▶ DATASET RECORDS:
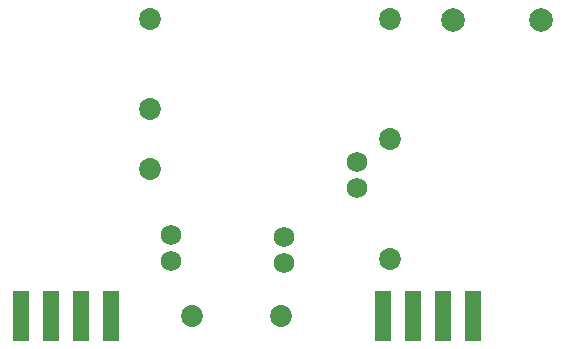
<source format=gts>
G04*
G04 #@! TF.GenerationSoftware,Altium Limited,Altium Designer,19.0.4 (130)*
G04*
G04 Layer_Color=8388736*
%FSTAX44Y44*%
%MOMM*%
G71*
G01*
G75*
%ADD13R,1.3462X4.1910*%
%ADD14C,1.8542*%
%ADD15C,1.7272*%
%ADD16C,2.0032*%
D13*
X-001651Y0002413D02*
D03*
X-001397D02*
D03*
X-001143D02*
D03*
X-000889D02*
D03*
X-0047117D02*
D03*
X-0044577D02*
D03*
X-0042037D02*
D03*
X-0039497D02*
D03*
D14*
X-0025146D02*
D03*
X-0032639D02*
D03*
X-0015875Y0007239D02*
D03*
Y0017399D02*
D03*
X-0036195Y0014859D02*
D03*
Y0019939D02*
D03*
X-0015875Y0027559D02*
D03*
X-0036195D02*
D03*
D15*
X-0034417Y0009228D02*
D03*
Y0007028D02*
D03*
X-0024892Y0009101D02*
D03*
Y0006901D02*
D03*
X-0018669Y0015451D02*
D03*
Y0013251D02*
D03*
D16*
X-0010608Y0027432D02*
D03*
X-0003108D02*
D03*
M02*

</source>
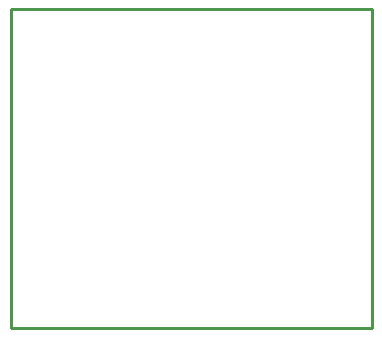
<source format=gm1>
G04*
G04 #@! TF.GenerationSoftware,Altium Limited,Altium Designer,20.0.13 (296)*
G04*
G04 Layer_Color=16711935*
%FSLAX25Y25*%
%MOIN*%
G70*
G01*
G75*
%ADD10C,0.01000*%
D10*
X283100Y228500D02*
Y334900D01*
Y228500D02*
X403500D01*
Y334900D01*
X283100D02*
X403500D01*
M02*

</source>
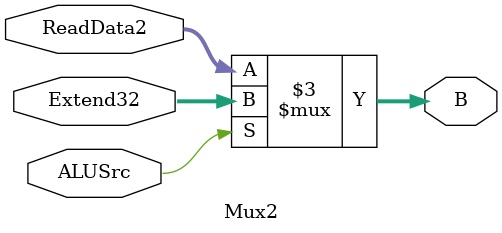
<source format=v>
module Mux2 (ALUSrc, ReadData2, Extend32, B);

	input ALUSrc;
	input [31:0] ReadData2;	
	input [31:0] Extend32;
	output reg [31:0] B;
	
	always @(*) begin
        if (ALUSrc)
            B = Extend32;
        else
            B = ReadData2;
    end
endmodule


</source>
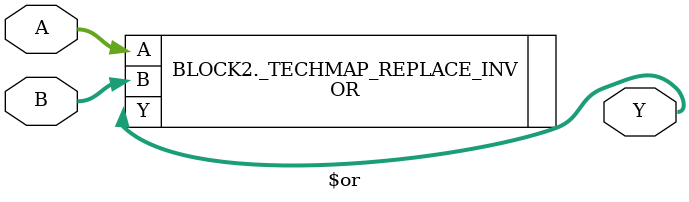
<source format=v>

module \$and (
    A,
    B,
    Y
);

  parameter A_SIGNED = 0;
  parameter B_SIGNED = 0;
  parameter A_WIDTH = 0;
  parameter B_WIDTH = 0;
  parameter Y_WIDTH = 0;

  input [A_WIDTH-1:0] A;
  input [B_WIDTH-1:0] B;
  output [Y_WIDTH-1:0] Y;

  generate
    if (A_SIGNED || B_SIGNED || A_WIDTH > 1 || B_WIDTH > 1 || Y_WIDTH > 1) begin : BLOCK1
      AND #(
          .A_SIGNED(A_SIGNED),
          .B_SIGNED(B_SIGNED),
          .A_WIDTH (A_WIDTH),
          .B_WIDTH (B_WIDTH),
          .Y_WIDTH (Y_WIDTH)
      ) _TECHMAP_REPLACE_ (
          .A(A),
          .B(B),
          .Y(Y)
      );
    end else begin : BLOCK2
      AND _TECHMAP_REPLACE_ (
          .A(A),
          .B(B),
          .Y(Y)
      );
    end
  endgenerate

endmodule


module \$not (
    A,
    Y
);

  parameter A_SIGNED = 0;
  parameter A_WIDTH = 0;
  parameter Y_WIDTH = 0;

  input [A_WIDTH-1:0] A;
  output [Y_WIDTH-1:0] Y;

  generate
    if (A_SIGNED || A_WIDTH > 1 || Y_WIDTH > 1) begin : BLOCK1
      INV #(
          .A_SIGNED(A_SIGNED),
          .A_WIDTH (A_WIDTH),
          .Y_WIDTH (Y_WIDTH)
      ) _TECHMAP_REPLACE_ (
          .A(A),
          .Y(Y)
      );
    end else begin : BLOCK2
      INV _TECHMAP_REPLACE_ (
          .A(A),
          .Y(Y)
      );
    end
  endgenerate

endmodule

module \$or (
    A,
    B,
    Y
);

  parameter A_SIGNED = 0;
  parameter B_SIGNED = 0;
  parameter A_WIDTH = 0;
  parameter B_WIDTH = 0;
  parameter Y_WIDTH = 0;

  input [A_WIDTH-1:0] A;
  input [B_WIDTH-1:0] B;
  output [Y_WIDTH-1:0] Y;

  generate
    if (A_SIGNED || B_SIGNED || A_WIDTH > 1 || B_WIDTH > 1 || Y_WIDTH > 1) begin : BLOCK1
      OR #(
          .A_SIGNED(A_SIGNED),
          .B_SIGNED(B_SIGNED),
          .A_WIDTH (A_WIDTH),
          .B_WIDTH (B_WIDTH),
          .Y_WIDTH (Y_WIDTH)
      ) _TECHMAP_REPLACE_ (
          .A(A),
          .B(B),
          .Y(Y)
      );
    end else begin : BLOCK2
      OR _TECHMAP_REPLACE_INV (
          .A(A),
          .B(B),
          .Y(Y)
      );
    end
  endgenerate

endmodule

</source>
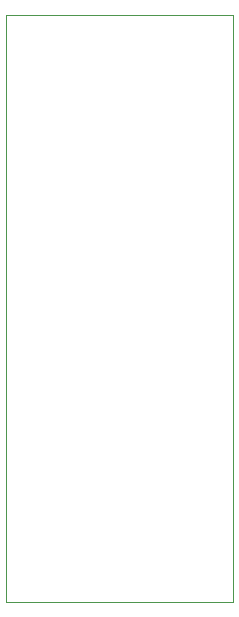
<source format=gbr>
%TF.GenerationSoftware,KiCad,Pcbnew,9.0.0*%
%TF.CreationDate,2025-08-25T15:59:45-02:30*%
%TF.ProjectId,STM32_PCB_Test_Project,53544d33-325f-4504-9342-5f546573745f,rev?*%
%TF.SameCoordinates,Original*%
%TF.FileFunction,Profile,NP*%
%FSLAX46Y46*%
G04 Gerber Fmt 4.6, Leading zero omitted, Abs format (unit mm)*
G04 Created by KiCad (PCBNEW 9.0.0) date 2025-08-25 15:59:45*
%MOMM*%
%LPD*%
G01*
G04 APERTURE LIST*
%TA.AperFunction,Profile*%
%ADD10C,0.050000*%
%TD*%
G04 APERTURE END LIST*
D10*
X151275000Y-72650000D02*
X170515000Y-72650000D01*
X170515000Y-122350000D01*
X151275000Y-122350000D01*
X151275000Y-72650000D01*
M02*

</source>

==

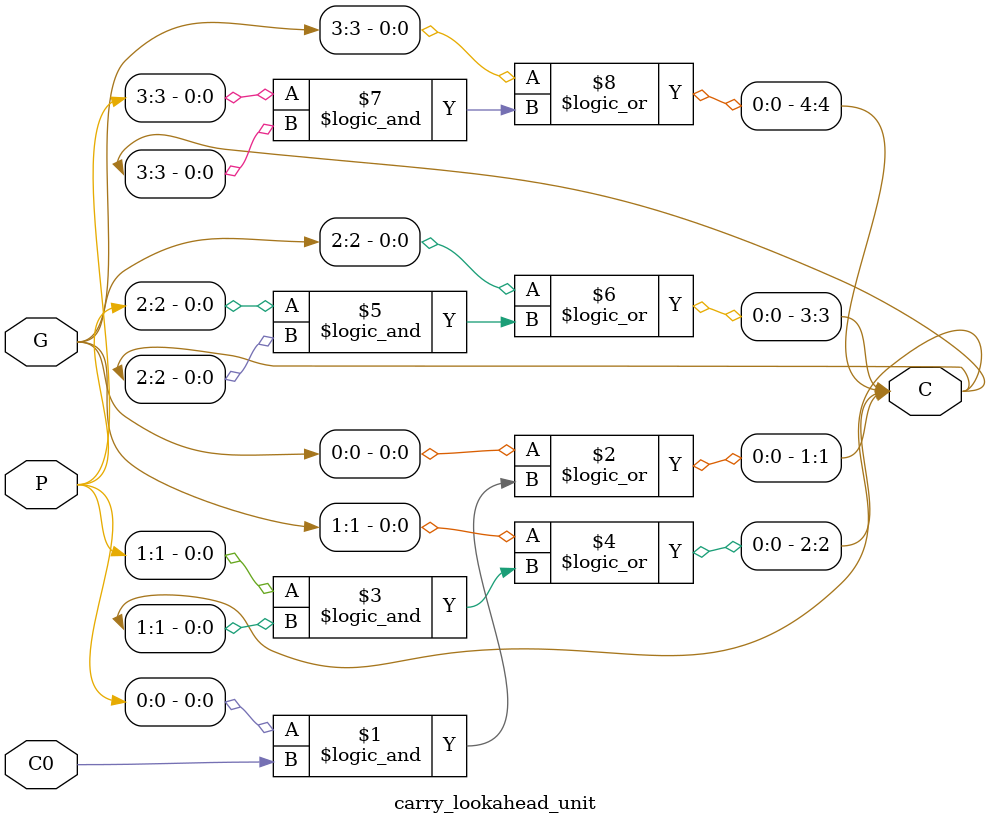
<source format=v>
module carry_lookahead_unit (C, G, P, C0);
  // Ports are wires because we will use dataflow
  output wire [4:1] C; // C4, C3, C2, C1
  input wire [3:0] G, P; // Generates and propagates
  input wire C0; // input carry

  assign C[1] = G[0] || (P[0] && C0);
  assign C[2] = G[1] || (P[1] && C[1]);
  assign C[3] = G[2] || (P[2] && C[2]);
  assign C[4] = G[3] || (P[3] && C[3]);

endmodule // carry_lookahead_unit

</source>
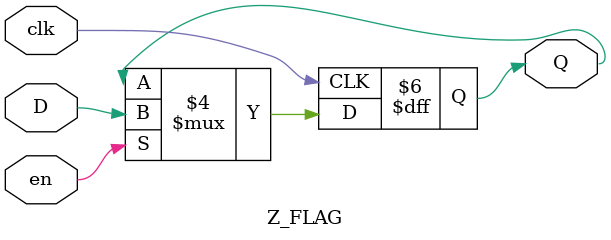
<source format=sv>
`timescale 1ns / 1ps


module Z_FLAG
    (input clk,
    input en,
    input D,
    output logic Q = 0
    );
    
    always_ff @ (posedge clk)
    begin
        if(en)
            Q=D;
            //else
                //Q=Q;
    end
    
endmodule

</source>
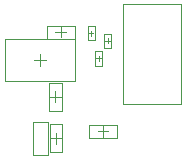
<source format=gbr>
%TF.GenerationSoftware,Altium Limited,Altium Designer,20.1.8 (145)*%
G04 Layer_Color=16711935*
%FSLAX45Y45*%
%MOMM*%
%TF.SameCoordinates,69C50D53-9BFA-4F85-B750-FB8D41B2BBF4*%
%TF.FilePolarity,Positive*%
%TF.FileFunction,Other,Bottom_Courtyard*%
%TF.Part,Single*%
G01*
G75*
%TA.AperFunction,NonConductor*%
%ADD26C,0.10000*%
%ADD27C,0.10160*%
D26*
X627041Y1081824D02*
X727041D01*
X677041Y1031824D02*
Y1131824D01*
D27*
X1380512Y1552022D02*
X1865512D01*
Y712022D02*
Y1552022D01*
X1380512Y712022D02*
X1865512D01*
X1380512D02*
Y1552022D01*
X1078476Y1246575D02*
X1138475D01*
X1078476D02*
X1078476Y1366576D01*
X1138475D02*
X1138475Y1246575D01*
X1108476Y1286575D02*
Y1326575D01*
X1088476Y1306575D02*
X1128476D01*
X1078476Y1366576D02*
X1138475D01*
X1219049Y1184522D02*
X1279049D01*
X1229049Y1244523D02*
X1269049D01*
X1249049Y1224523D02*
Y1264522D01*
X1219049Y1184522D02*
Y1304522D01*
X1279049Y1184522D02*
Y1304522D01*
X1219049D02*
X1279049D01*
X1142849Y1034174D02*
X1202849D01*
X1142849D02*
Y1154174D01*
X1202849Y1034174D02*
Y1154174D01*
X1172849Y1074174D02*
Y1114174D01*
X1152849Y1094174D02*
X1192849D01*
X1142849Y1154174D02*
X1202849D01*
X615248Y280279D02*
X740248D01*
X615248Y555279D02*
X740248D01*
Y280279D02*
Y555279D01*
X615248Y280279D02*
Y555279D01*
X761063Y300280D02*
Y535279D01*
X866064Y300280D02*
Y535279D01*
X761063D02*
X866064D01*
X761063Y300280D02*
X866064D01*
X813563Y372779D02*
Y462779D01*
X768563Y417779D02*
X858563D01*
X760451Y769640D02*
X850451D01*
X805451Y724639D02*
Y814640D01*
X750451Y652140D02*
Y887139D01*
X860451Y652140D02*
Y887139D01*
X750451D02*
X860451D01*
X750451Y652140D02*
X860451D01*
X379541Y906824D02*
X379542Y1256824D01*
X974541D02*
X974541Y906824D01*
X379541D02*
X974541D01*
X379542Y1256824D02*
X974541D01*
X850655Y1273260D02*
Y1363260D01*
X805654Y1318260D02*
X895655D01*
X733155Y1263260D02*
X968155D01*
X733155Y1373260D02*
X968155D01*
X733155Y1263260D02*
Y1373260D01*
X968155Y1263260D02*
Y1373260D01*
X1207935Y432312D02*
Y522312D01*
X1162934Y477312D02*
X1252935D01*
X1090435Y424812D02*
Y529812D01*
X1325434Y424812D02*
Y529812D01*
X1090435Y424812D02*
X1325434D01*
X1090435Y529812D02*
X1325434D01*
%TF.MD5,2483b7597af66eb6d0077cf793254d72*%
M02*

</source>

▶ ASSIGNED TASK: Select all lines in the listing above where the word "SameCoordinates" appears, and show them.

▶ ANSWER BELOW:
%TF.SameCoordinates,Original*%
%TF.SameCoordinates,69C50D53-9BFA-4F85-B750-FB8D41B2BBF4*%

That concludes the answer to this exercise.